Besides the plane tickets, and the money, and the passport, the most important thing you bring on a trip is you.
You can insure your belongings all you want. If you get sick, however, the road to getting better can be a long and costly one that could have potentially been avoided if you just put the following items on your travel checklist.
Scan the CDC website. We’re not all spending time in the most Western of countries when we travel, and even so, there’s the risk of the next big outbreak (think Swine Flu) happening in any part of the world. For these reasons, it is wise to scan the website of the Centers for Disease Control and Prevention (CDC) in advance of any trip. It gives updates on any recent issues around the world, as well as country-specific health information and vaccination recommendations.
Consult a travel clinic.

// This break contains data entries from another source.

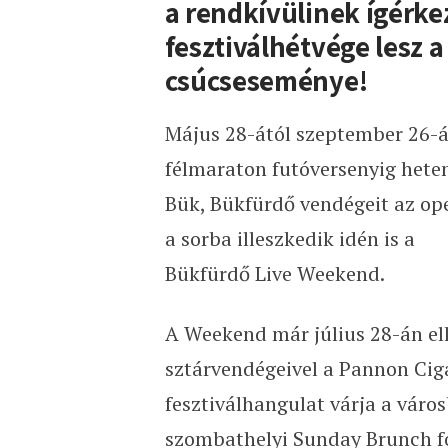
a rendkívülinek ígérke
fesztiválhétvége lesz 
csúcseseménye!
Május 28-ától szeptember 26-á
félmaraton futóversenyig heten
Bük, Bükfürdő vendégeit az ope
a sorba illeszkedik idén is a
Bükfürdő Live Weekend.
A Weekend már július 28-án el
sztárvendégeivel a Pannon Cig
fesztiválhangulat várja a városb
szombathelyi Sunday Brunch for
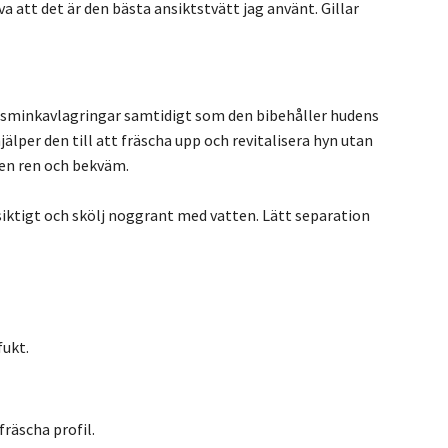
a att det är den bästa ansiktstvätt jag använt. Gillar
ch sminkavlagringar samtidigt som den bibehåller hudens
lper den till att fräscha upp och revitalisera hyn utan
den ren och bekväm.
rsiktigt och skölj noggrant med vatten. Lätt separation
fukt.
fräscha profil.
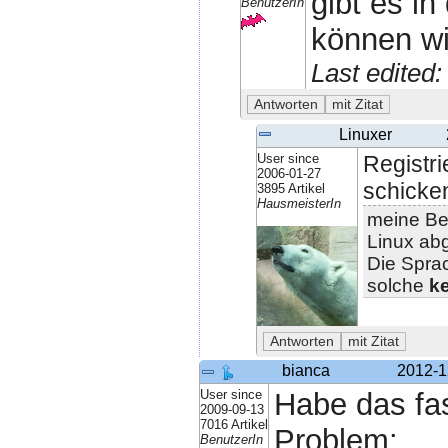
gibt es i
BenutzerIn
können wi
Last edited
Linuxer
User since
Registri
2006-01-27
schicke
3895 Artikel
HausmeisterIn
meine Bei
Linux ab
Die Spra
solche
ke
bianca
2012-1
User since
Habe das fas
2009-09-13
7016 Artikel
Problem:
BenutzerIn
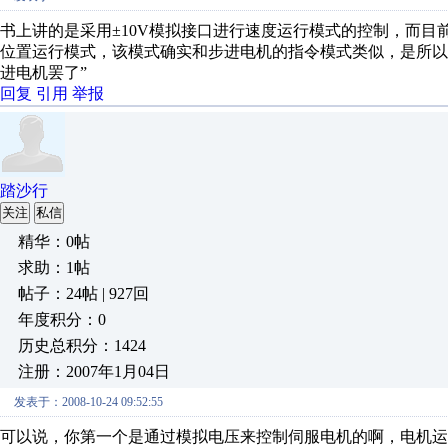
书上讲的是采用±10V模拟接口进行速度运行模式的控制，而
位置运行模式，该模式确实和步进电机的指令模式类似，是所以
进电机罢了”
回复
引用
举报
踏沙行
关注
私信
精华：0帖
求助：1帖
帖子：24帖 | 927回
年度积分：0
历史总积分：1424
注册：2007年1月04日
发表于：2008-10-24 09:52:55
可以说，你第一个是通过模拟电压来控制伺服电机的啊，电机运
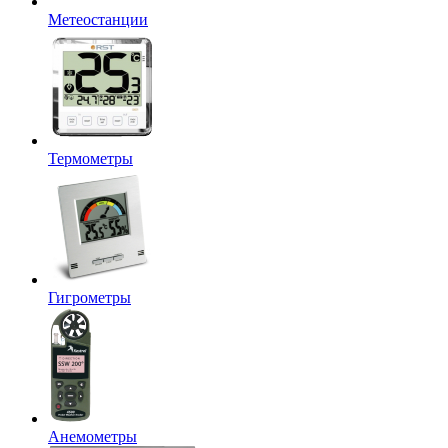
Метеостанции
Термометры
Гигрометры
Анемометры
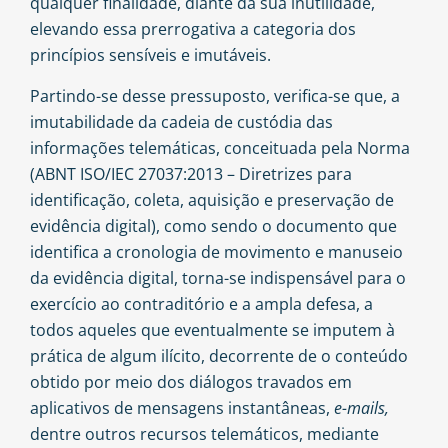
qualquer finalidade, diante da sua inutilidade,
elevando essa prerrogativa a categoria dos
princípios sensíveis e imutáveis.
Partindo-se desse pressuposto, verifica-se que, a
imutabilidade da cadeia de custódia das
informações telemáticas, conceituada pela Norma
(ABNT ISO/IEC 27037:2013 – Diretrizes para
identificação, coleta, aquisição e preservação de
evidência digital), como sendo o documento que
identifica a cronologia de movimento e manuseio
da evidência digital, torna-se indispensável para o
exercício ao contraditório e a ampla defesa, a
todos aqueles que eventualmente se imputem à
prática de algum ilícito, decorrente de o conteúdo
obtido por meio dos diálogos travados em
aplicativos de mensagens instantâneas,
e-mails,
dentre outros recursos telemáticos, mediante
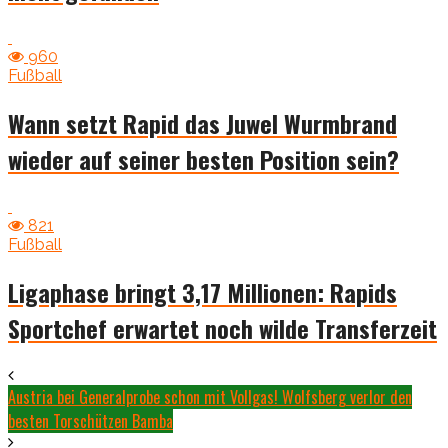
960
Fußball
Wann setzt Rapid das Juwel Wurmbrand
wieder auf seiner besten Position sein?
821
Fußball
Ligaphase bringt 3,17 Millionen: Rapids
Sportchef erwartet noch wilde Transferzeit
Austria bei Generalprobe schon mit Vollgas! Wolfsberg verlor den
besten Torschützen Bamba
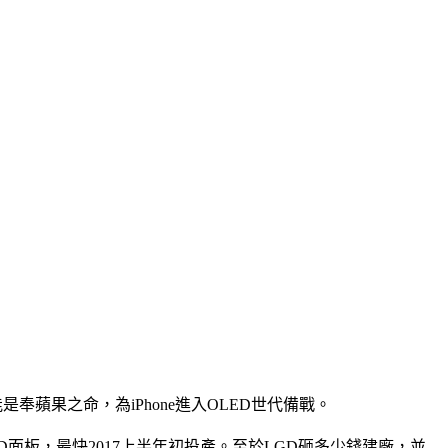
是奉蘋果之命，為iPhone進入OLED世代備戰。
ED面板，最快2017上半年初投產。至於LGD砸多少錢建廠，並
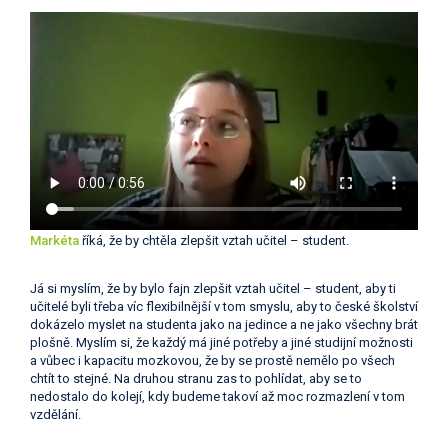
Markéta
říká, že by chtěla zlepšit vztah učitel – student.
Já si myslím, že by bylo fajn zlepšit vztah učitel – student, aby ti
učitelé byli třeba víc flexibilnější v tom smyslu, aby to české školství
dokázelo myslet na studenta jako na jedince a ne jako všechny brát
plošně. Myslím si, že každý má jiné potřeby a jiné studijní možnosti
a vůbec i kapacitu mozkovou, že by se prostě nemělo po všech
chtít to stejné. Na druhou stranu zas to pohlídat, aby se to
nedostalo do kolejí, kdy budeme takoví až moc rozmazlení v tom
vzdělání.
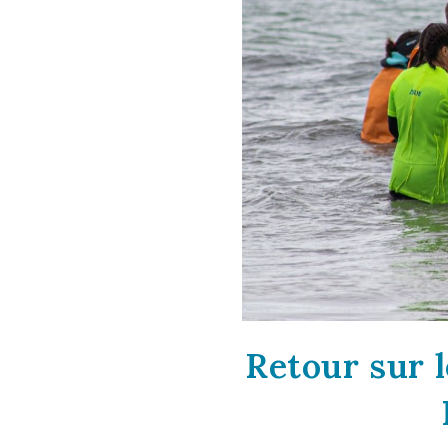
Retour sur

I remember being a child and thinking that doctors, every doctor, knew everything. The truth is that a doctor may know a bit about diseases, like malaria, but unless they focus on it, they probably don’t have all the recent information or even know which countries need which type of anti-malarial. That’s why it is important to consult a travel clinic, or a doctor that specializes in preparing individuals for overseas travel, in advance. I simply contacted my local county health department and discovered that they housed a travel clinic within. Therefore, getting the pre-travel health care I needed was as easy as making an appointment.
Get the travel immunizations. Many travelers refuse to get the jabs because of the extra cost, but when it comes to some diseases, it is definitely better to shell out the dough and protect yourself. After doing the research on the CDC site or consulting a travel doctor, make an appointment to get the shots necessary for your travel destination.
Enroll in travel health insurance. It’s not just about treating a potential illness in a foreign land; it’s about any sort of mishap that could land you in a hospital or – worse – leave you paying loads of money (perhaps which you don’t have) to be transported to a location that can actually treat you. Like the immunizations, some people tend to skip out on paying for travel health insurance, but if your home coverage doesn’t also cover you abroad, you should definitely consider this option for your next trip.